Our study involved several bivariate and multivariate linear regressions.

We began by running a bivariate linear regression where the dependent variable was average PISA score and the independent variable was average grade retention.

This test showed a negative relationship, with a coefficient of -5.67, a t-score of -3.21, and a p-value of 0.002 at the 95% confidence level. The standard error was 1.76. For the complete regression results refer to Image 1 in the Appendix.

These results suggested that repeating a grade either at the primary level or at the secondary level of education made students likely to score 5.7 less points in PISA, on average.

Next, we considered a few controls for our model. We thought that a country's wealth, level of development, and the proportion of the population living in urban areas could affect both retention rates and how successful students are in assessments such as PISA.

To control for wealth, we included a variable for GDP per capita.

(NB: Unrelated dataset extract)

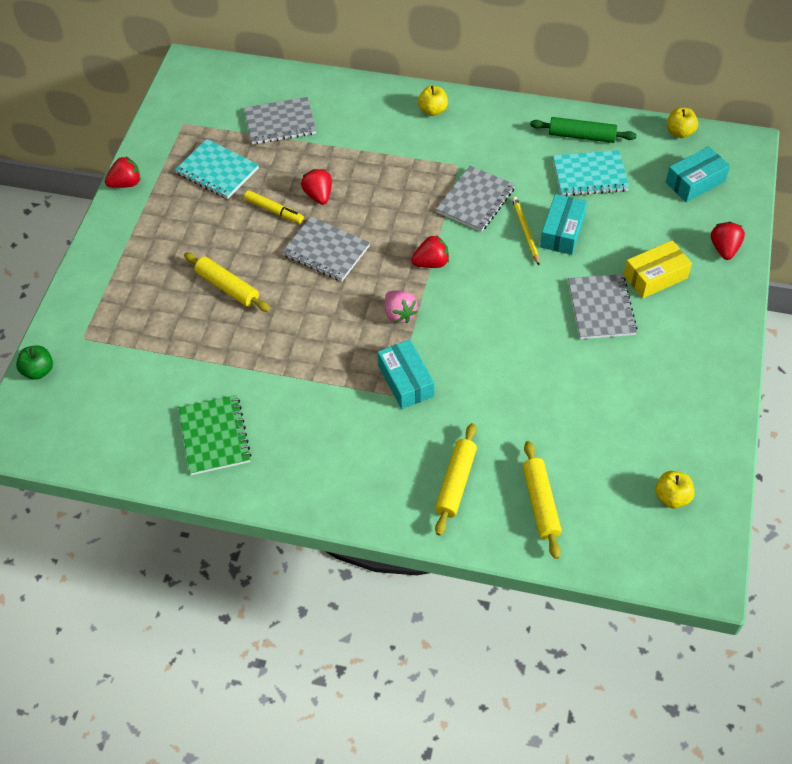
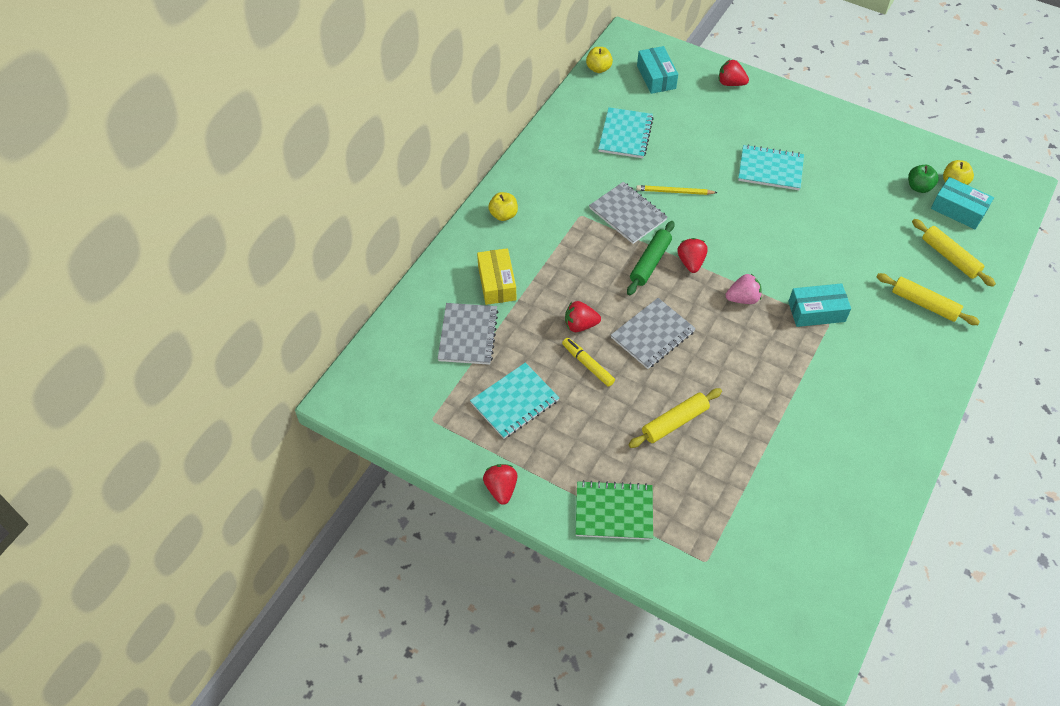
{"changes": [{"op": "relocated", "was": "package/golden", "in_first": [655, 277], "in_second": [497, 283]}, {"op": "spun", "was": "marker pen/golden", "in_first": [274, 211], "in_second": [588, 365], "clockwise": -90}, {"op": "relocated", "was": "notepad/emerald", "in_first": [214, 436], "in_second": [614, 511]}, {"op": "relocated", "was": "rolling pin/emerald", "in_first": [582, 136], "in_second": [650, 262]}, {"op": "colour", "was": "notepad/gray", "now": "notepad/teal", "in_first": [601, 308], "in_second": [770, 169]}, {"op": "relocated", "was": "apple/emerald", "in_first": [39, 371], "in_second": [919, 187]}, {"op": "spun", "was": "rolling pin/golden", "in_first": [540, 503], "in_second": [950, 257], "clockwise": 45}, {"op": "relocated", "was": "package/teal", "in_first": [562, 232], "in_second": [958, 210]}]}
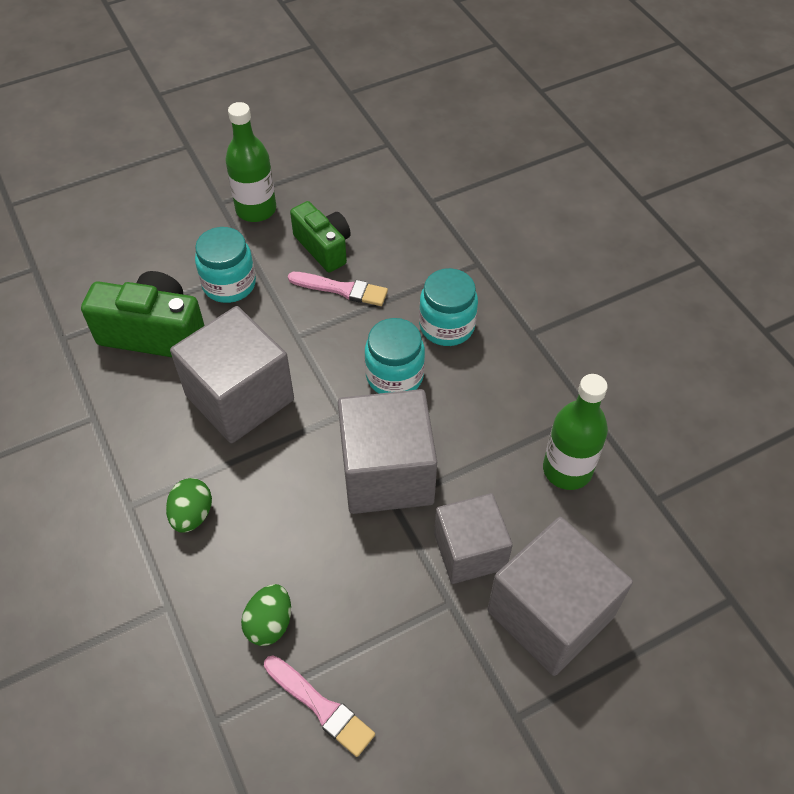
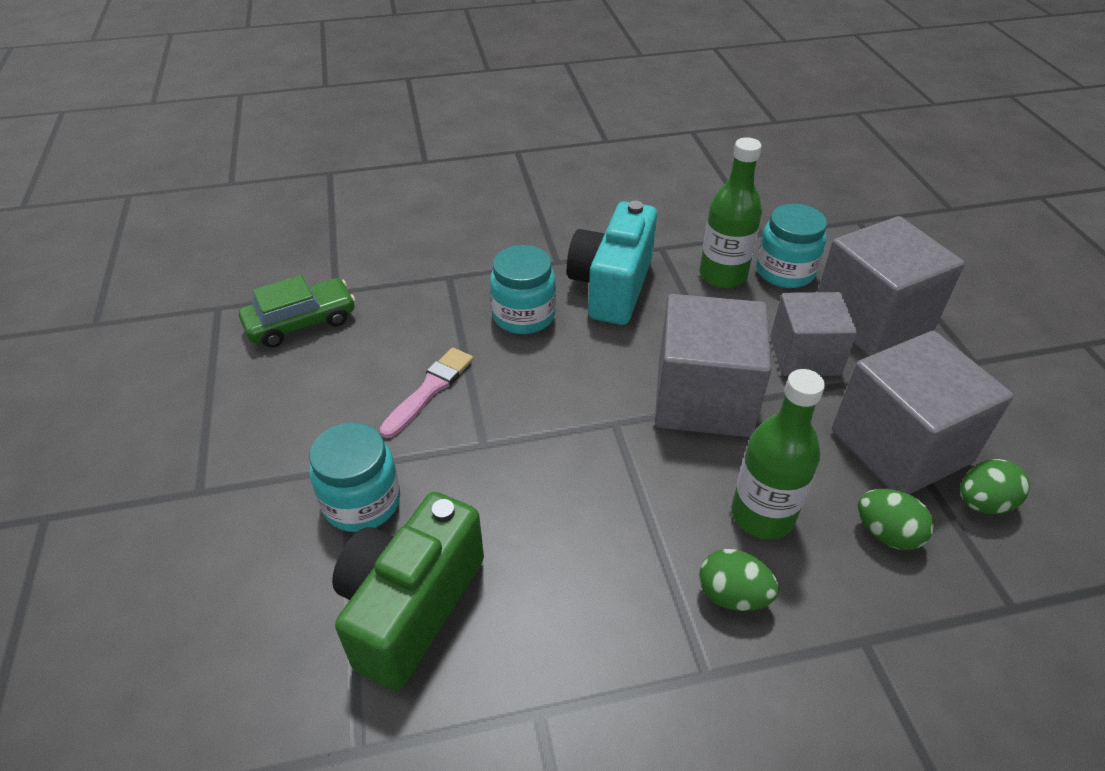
{"changes": [{"op": "appeared", "now": "toy car/emerald", "in_second": [301, 322]}, {"op": "appeared", "now": "compact camera/teal", "in_second": [612, 286]}, {"op": "relocated", "was": "bottle/emerald", "in_first": [256, 209], "in_second": [762, 515]}, {"op": "relocated", "was": "preserve jar/teal", "in_first": [394, 376], "in_second": [785, 272]}, {"op": "relocated", "was": "solid cube/gray", "in_first": [240, 397], "in_second": [900, 446]}, {"op": "exchanged", "was": "paintbrush/rosy", "now": "egg/emerald", "in_first": [321, 707], "in_second": [983, 503]}, {"op": "missing", "was": "compact camera/emerald", "in_first": [324, 247]}]}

We created a dummy variable for participation in the Organization for Economic Cooperation and Development (OECD) to control for level of development. Finally, we included a control variable representing the share of urban population in each country.

Model: avg. PISA score = β0 + β1 avg. retention + β2 (logged) GDP p. Capita + β3 OECD
+ β4 Urban Population + εi
(N=121)

With the new controls, average retention completely lost its relevance on average PISA scores. The new p-score for average retention was 0.134 and the confidence interval ranged from a negative number to a positive number (passing by zero), meaning the impact may be zero.

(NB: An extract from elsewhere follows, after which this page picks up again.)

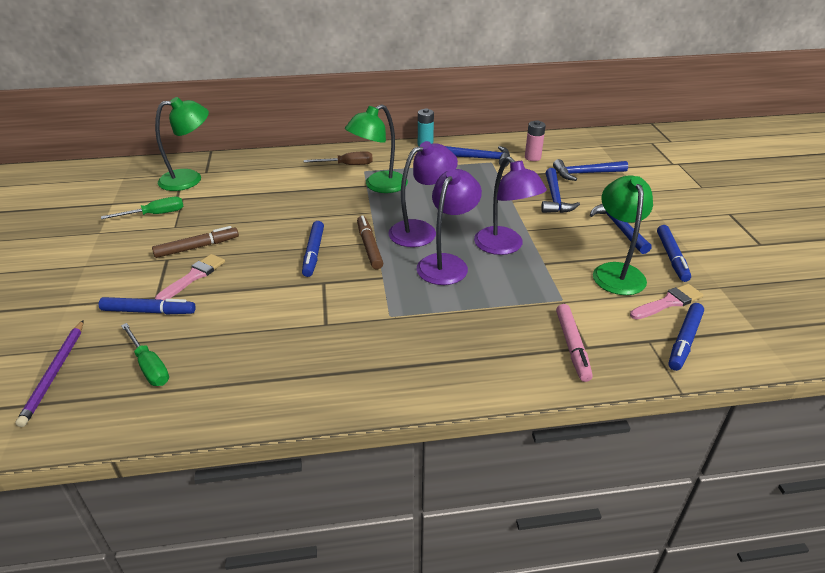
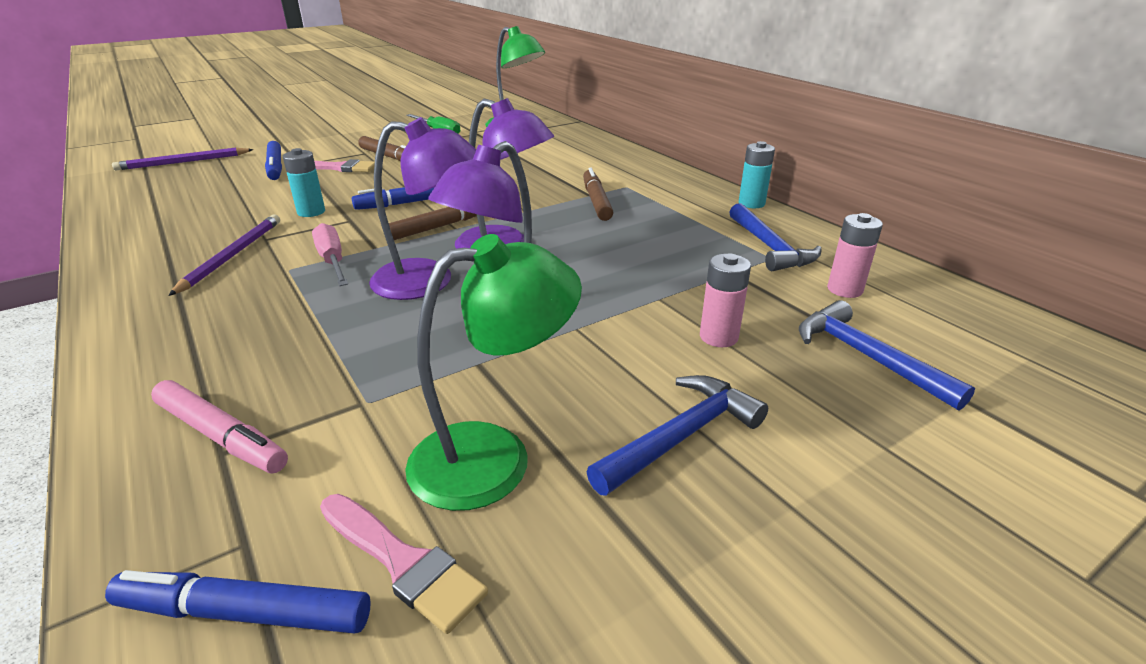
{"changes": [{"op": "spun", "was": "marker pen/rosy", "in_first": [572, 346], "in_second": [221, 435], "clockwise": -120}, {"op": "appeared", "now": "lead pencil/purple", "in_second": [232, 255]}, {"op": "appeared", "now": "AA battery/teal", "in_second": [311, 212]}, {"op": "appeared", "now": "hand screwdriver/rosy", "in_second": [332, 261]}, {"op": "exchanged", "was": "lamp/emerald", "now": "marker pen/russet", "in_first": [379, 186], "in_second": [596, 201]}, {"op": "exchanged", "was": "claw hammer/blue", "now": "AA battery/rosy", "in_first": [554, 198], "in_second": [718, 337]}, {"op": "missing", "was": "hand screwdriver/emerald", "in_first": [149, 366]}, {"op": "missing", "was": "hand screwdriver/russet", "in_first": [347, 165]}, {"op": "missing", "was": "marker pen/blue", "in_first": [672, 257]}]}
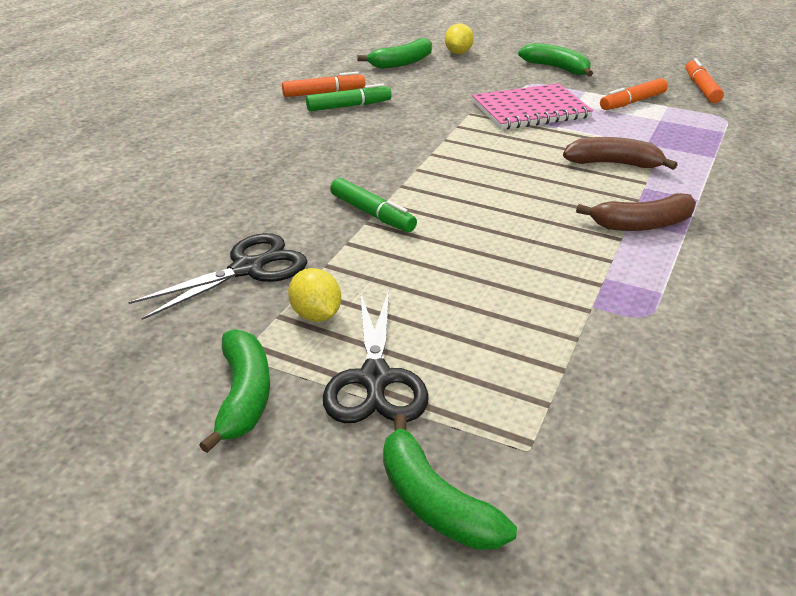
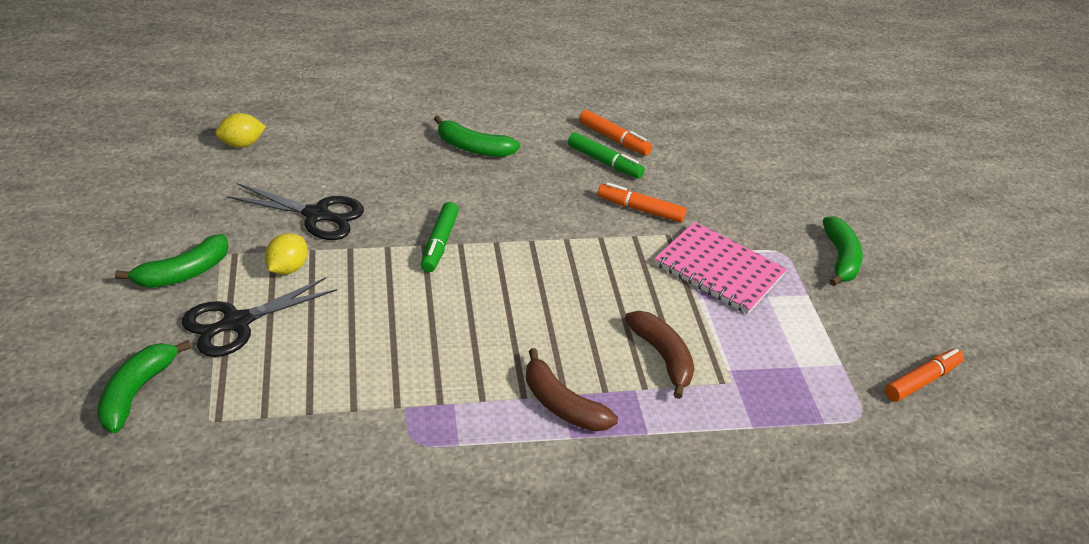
{"changes": [{"op": "relocated", "was": "citrus fruit/golden", "in_first": [458, 53], "in_second": [241, 144]}, {"op": "relocated", "was": "toy banana/emerald", "in_first": [401, 63], "in_second": [473, 148]}, {"op": "relocated", "was": "marker pen/orange", "in_first": [632, 102], "in_second": [640, 209]}]}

GDP per Capita and OECD capture the endogeneity from the previous model. Due to skewness, we had to log GDP per Capita. The coefficient of the logged variable was 26.8, with a standard error of 4.14, a t-score of 6.5, and a p-value of 0.000. Hence, in general, the wealthier the country, the higher their average PISA score.

Being a member of the OECD also makes a big difference. For this variable the coefficient was 20.21, the t-score was 2.33, and the p-value was 0.022, with a standard error of 8.66.

The share of the population living in urban areas showed no impact on PISA scores. This is probably because wealthier and more developed countries tend to have a higher share of its population living in urban areas and this was already being captured by the variables GDP per capita and OECD. The complete regression results can be found in Image 2 in the Appendix.

Despite the results from the previous multivariate regression, we were not completely convinced that grade retention has no impact on academic performance and therefore on PISA scores; so we decided to test for grade repetition at the primary level, and at the secondary level separately to see if one is more relevant than the other.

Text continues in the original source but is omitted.